═════ The data ═════

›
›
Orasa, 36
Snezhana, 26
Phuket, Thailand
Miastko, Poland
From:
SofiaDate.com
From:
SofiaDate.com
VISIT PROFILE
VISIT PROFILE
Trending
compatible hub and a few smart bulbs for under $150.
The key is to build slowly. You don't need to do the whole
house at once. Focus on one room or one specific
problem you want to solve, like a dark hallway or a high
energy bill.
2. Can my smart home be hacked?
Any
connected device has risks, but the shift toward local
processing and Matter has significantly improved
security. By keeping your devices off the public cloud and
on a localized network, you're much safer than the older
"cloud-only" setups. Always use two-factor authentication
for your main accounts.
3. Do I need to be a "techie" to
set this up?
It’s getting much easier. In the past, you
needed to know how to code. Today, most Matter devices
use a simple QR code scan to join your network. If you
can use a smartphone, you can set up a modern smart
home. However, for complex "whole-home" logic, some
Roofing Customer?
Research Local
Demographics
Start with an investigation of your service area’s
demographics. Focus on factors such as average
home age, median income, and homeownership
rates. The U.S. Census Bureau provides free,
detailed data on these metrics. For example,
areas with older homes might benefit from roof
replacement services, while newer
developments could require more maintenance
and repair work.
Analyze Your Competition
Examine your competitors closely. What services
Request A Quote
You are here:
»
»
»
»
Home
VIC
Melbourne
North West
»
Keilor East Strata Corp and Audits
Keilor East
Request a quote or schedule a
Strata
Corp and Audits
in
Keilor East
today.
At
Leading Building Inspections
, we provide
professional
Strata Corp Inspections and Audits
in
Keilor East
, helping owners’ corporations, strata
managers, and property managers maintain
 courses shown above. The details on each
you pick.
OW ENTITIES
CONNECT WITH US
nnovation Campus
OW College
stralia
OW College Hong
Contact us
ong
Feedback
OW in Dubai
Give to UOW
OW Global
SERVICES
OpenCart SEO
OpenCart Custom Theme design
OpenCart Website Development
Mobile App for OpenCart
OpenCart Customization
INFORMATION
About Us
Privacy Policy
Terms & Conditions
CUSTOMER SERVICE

═════

### Assignment:
Produce a verbatim copy of each record above.

### Exercise response:
›
›
Orasa, 36
Snezhana, 26
Phuket, Thailand
Miastko, Poland
From:
SofiaDate.com
From:
SofiaDate.com
VISIT PROFILE
VISIT PROFILE
Trending
compatible hub and a few smart bulbs for under $150.
The key is to build slowly. You don't need to do the whole
house at once. Focus on one room or one specific
problem you want to solve, like a dark hallway or a high
energy bill.
2. Can my smart home be hacked?
Any
connected device has risks, but the shift toward local
processing and Matter has significantly improved
security. By keeping your devices off the public cloud and
on a localized network, you're much safer than the older
"cloud-only" setups. Always use two-factor authentication
for your main accounts.
3. Do I need to be a "techie" to
set this up?
It’s getting much easier. In the past, you
needed to know how to code. Today, most Matter devices
use a simple QR code scan to join your network. If you
can use a smartphone, you can set up a modern smart
home. However, for complex "whole-home" logic, some
Roofing Customer?
Research Local
Demographics
Start with an investigation of your service area’s
demographics. Focus on factors such as average
home age, median income, and homeownership
rates. The U.S. Census Bureau provides free,
detailed data on these metrics. For example,
areas with older homes might benefit from roof
replacement services, while newer
developments could require more maintenance
and repair work.
Analyze Your Competition
Examine your competitors closely. What services
Request A Quote
You are here:
»
»
»
»
Home
VIC
Melbourne
North West
»
Keilor East Strata Corp and Audits
Keilor East
Request a quote or schedule a
Strata
Corp and Audits
in
Keilor East
today.
At
Leading Building Inspections
, we provide
professional
Strata Corp Inspections and Audits
in
Keilor East
, helping owners’ corporations, strata
managers, and property managers maintain
 courses shown above. The details on each
you pick.
OW ENTITIES
CONNECT WITH US
nnovation Campus
OW College
stralia
OW College Hong
Contact us
ong
Feedback
OW in Dubai
Give to UOW
OW Global
SERVICES
OpenCart SEO
OpenCart Custom Theme design
OpenCart Website Development
Mobile App for OpenCart
OpenCart Customization
INFORMATION
About Us
Privacy Policy
Terms & Conditions
CUSTOMER SERVICE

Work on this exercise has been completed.